### Your objective
Please rewrite every line of the material below, switching "order" to "ordo" and changing nothing else. Leave the pictures out of your answer.

[Stored items]

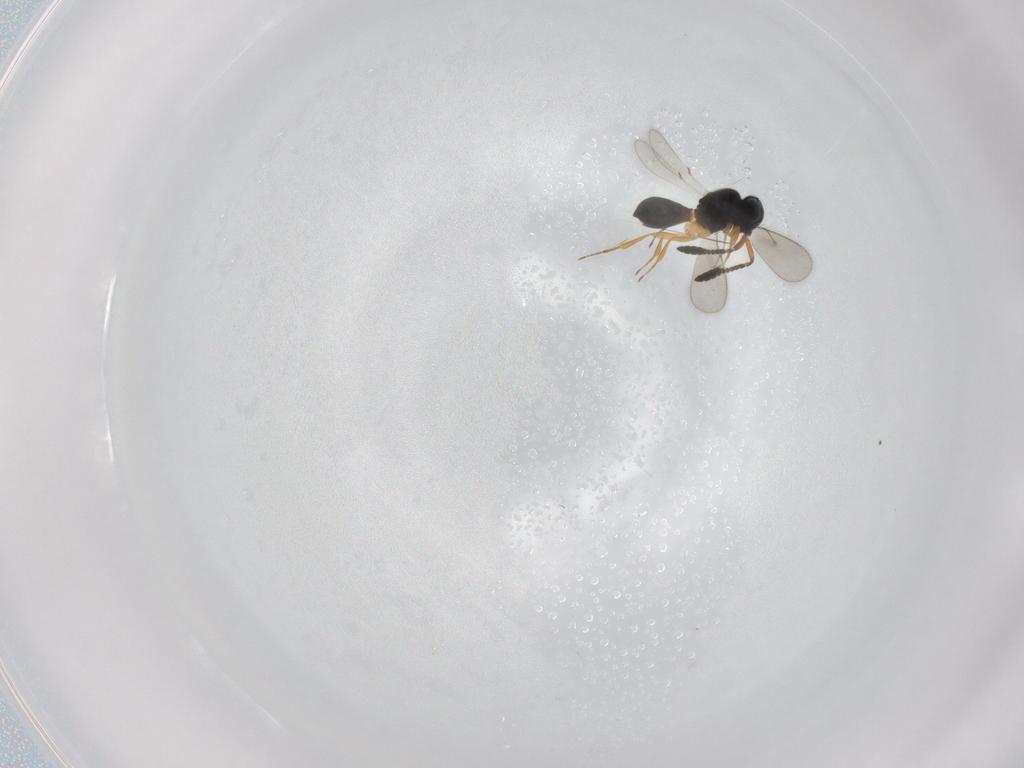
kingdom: Animalia
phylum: Arthropoda
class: Insecta
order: Hymenoptera
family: Scelionidae
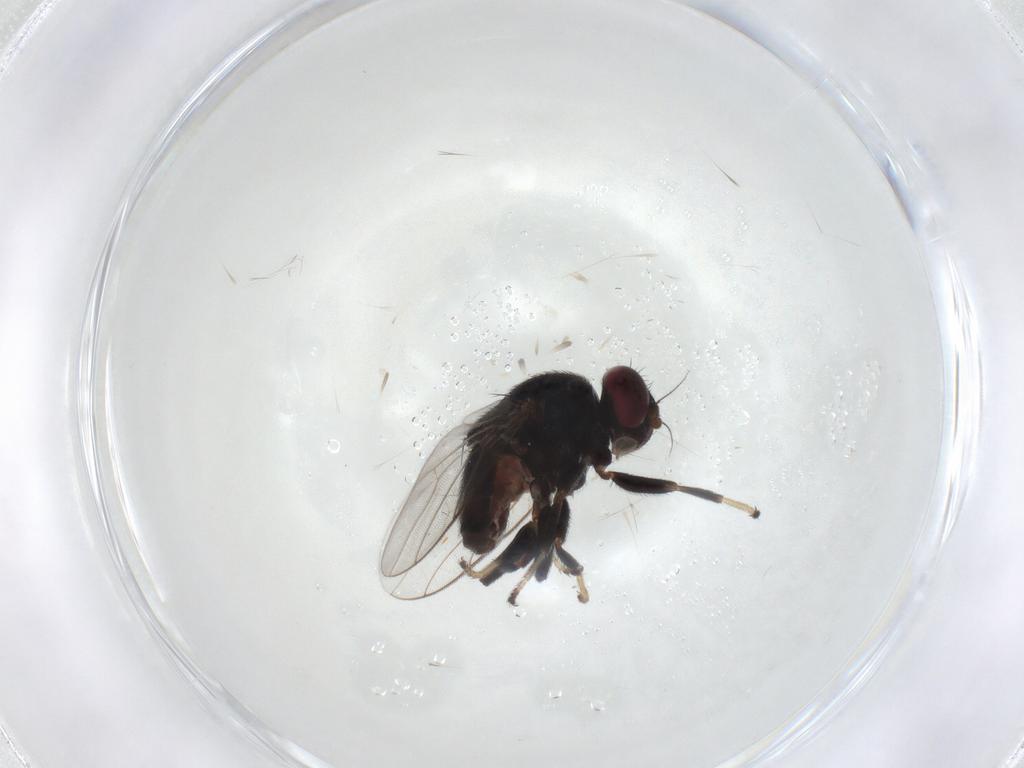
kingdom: Animalia
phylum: Arthropoda
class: Insecta
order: Diptera
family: Chloropidae
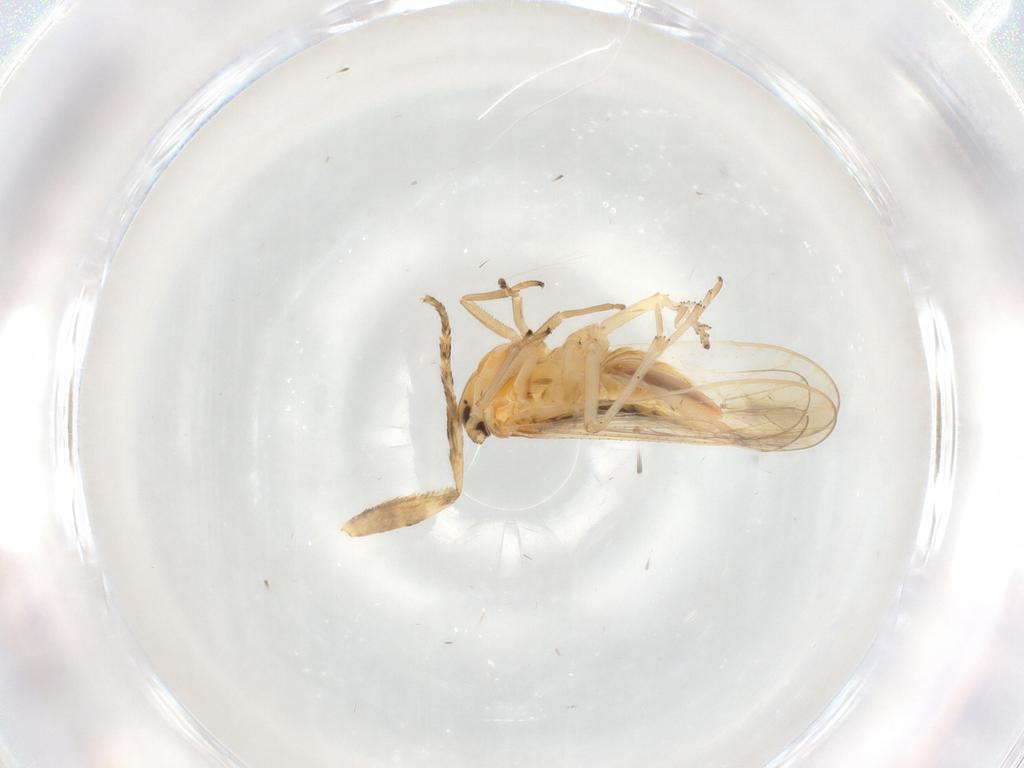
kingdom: Animalia
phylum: Arthropoda
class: Insecta
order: Hemiptera
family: Delphacidae
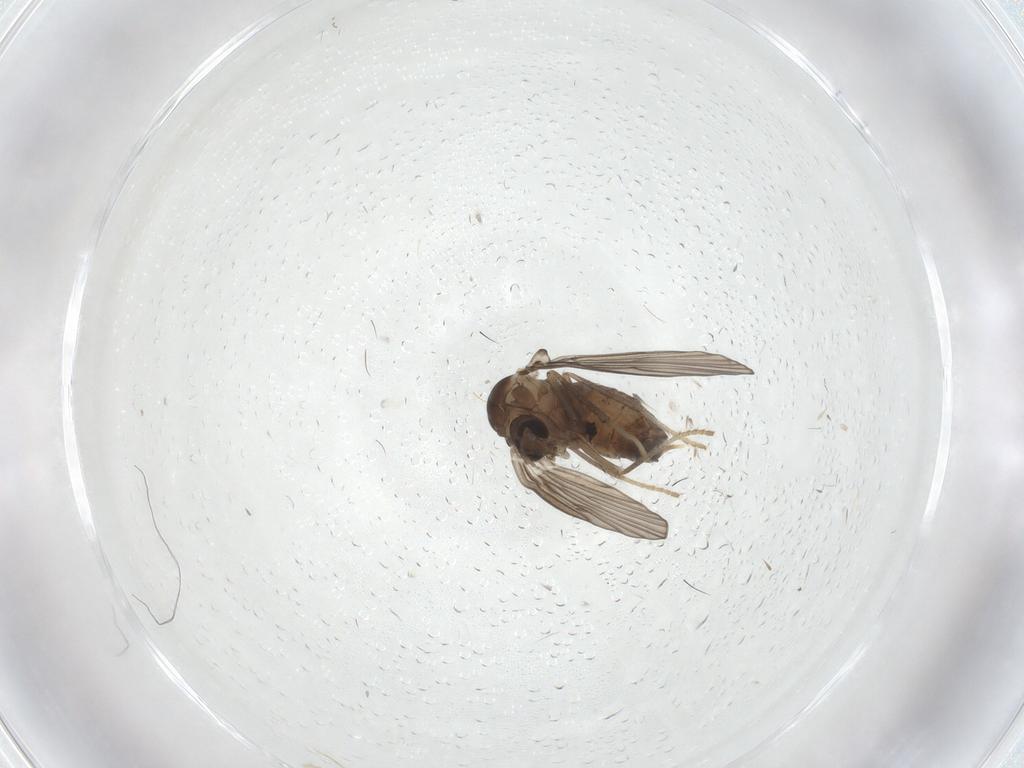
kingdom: Animalia
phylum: Arthropoda
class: Insecta
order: Diptera
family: Psychodidae
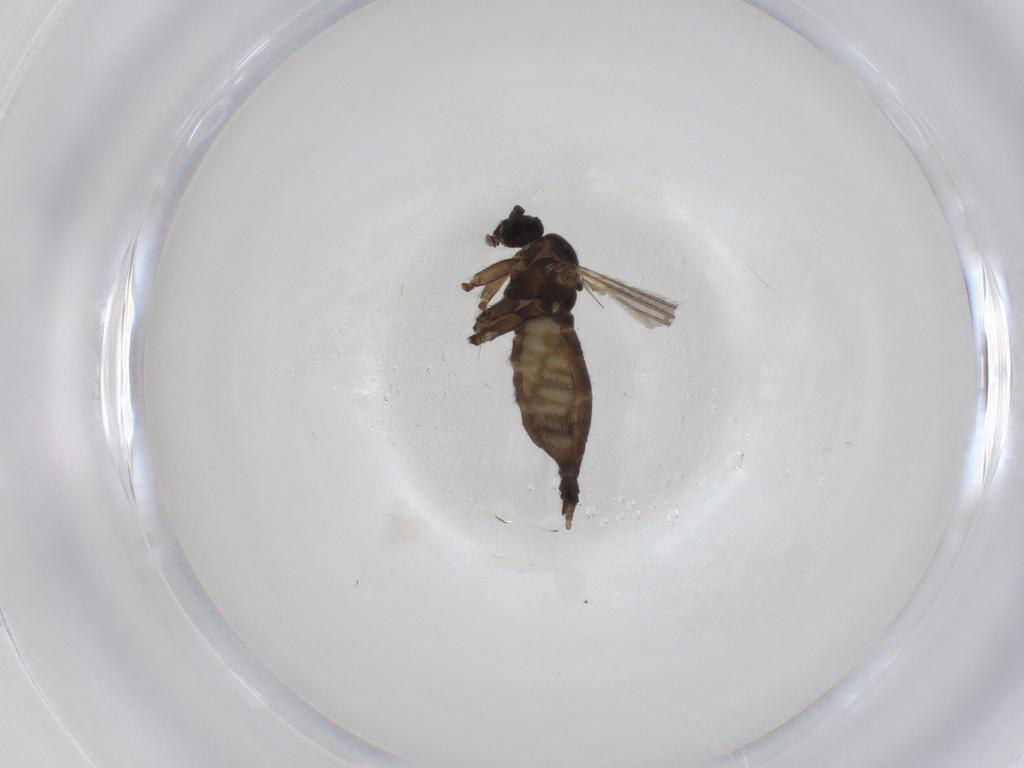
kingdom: Animalia
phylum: Arthropoda
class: Insecta
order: Diptera
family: Sciaridae
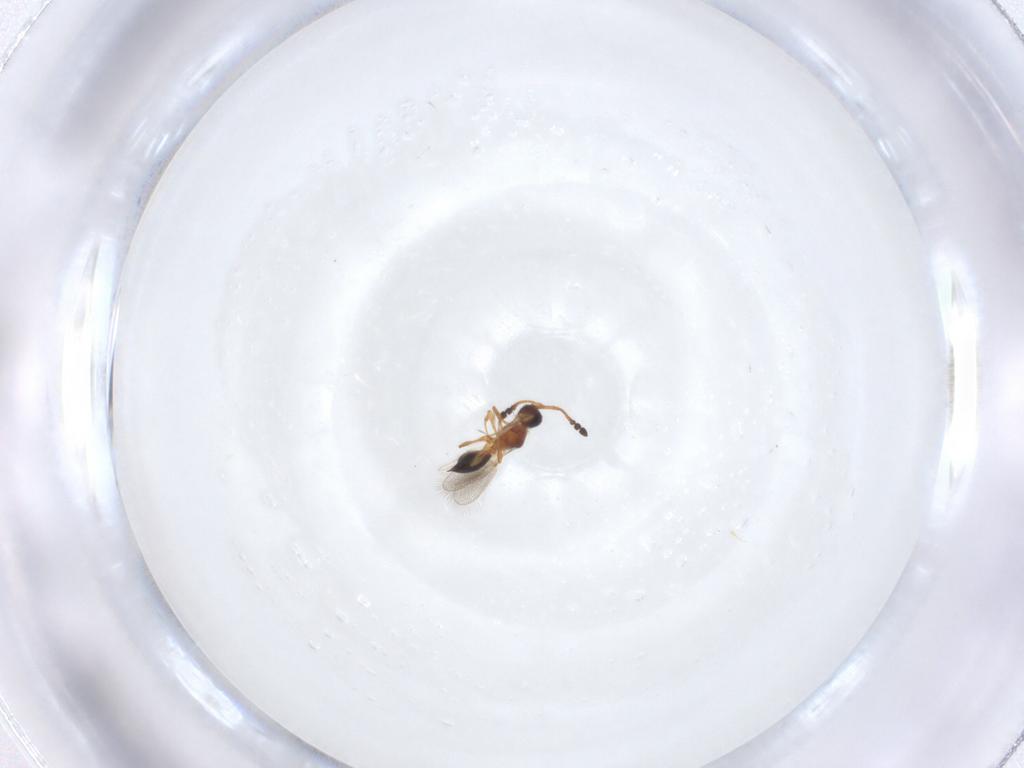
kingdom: Animalia
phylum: Arthropoda
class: Insecta
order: Hymenoptera
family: Diapriidae
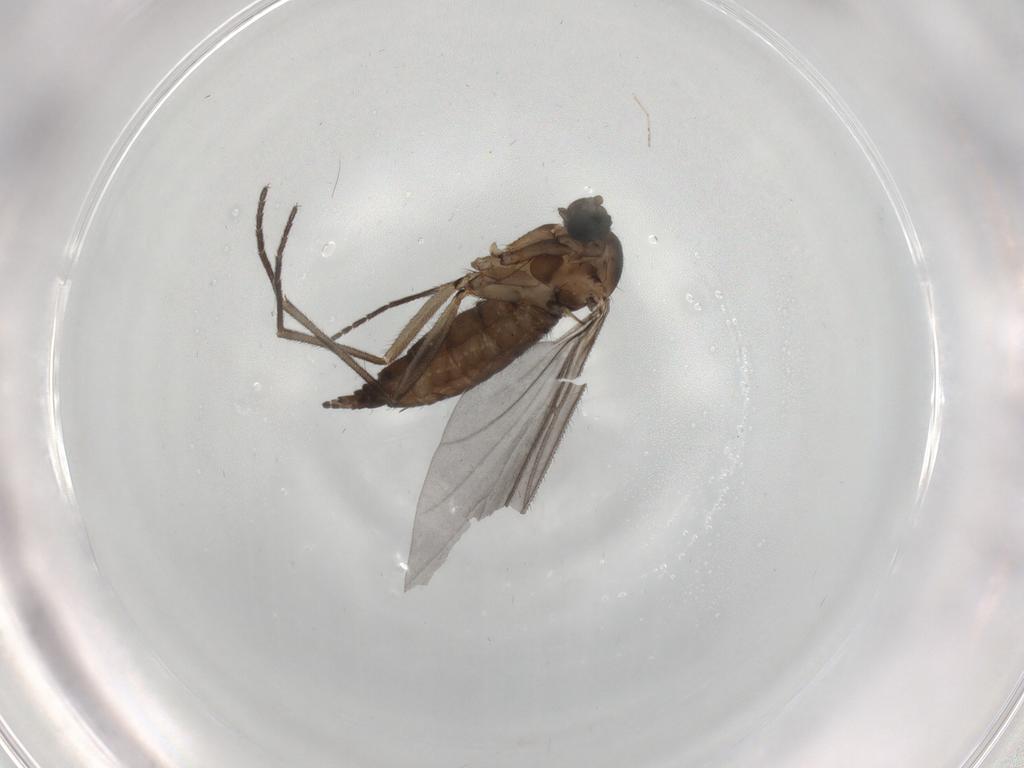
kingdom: Animalia
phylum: Arthropoda
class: Insecta
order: Diptera
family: Sciaridae
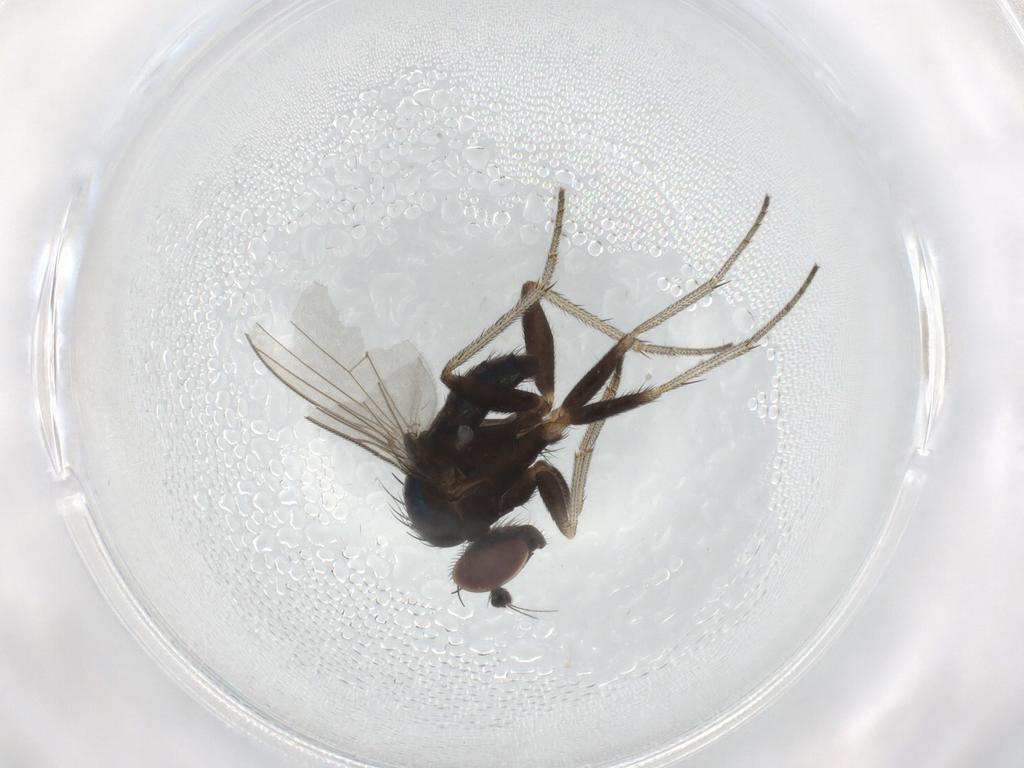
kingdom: Animalia
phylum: Arthropoda
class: Insecta
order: Diptera
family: Dolichopodidae
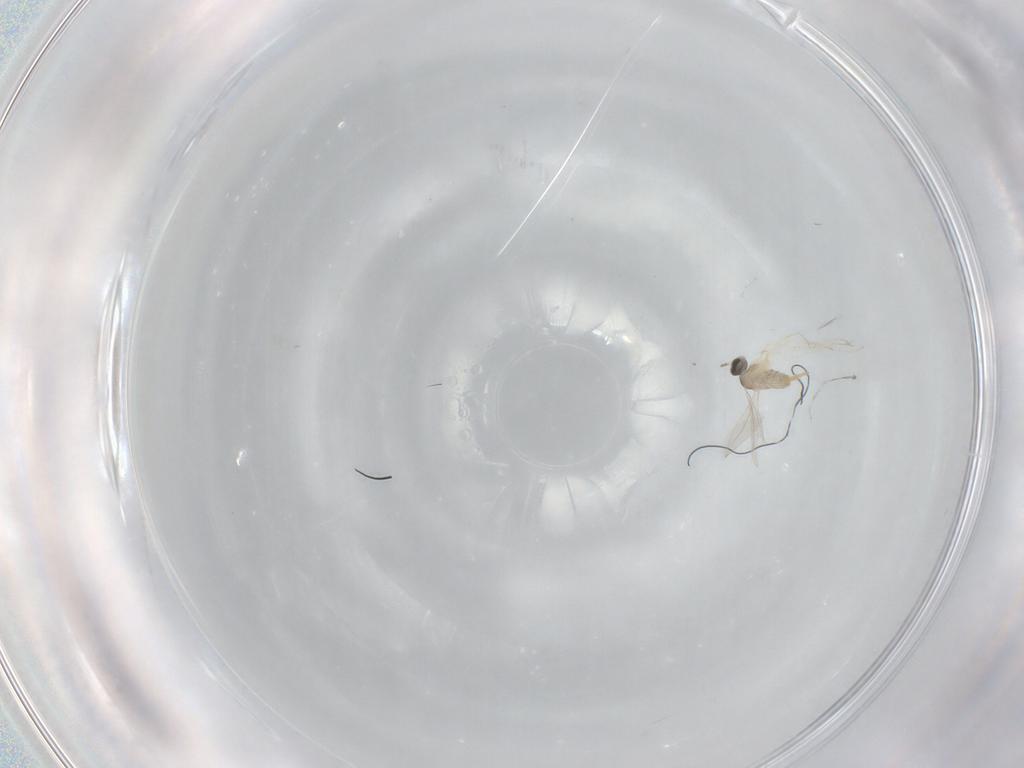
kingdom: Animalia
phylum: Arthropoda
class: Insecta
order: Diptera
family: Cecidomyiidae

### Full response
kingdom: Animalia
phylum: Arthropoda
class: Insecta
ordo: Hymenoptera
family: Scelionidae
kingdom: Animalia
phylum: Arthropoda
class: Insecta
ordo: Diptera
family: Chloropidae
kingdom: Animalia
phylum: Arthropoda
class: Insecta
ordo: Hemiptera
family: Delphacidae
kingdom: Animalia
phylum: Arthropoda
class: Insecta
ordo: Diptera
family: Psychodidae
kingdom: Animalia
phylum: Arthropoda
class: Insecta
ordo: Diptera
family: Sciaridae
kingdom: Animalia
phylum: Arthropoda
class: Insecta
ordo: Hymenoptera
family: Diapriidae
kingdom: Animalia
phylum: Arthropoda
class: Insecta
ordo: Diptera
family: Sciaridae
kingdom: Animalia
phylum: Arthropoda
class: Insecta
ordo: Diptera
family: Dolichopodidae
kingdom: Animalia
phylum: Arthropoda
class: Insecta
ordo: Diptera
family: Cecidomyiidae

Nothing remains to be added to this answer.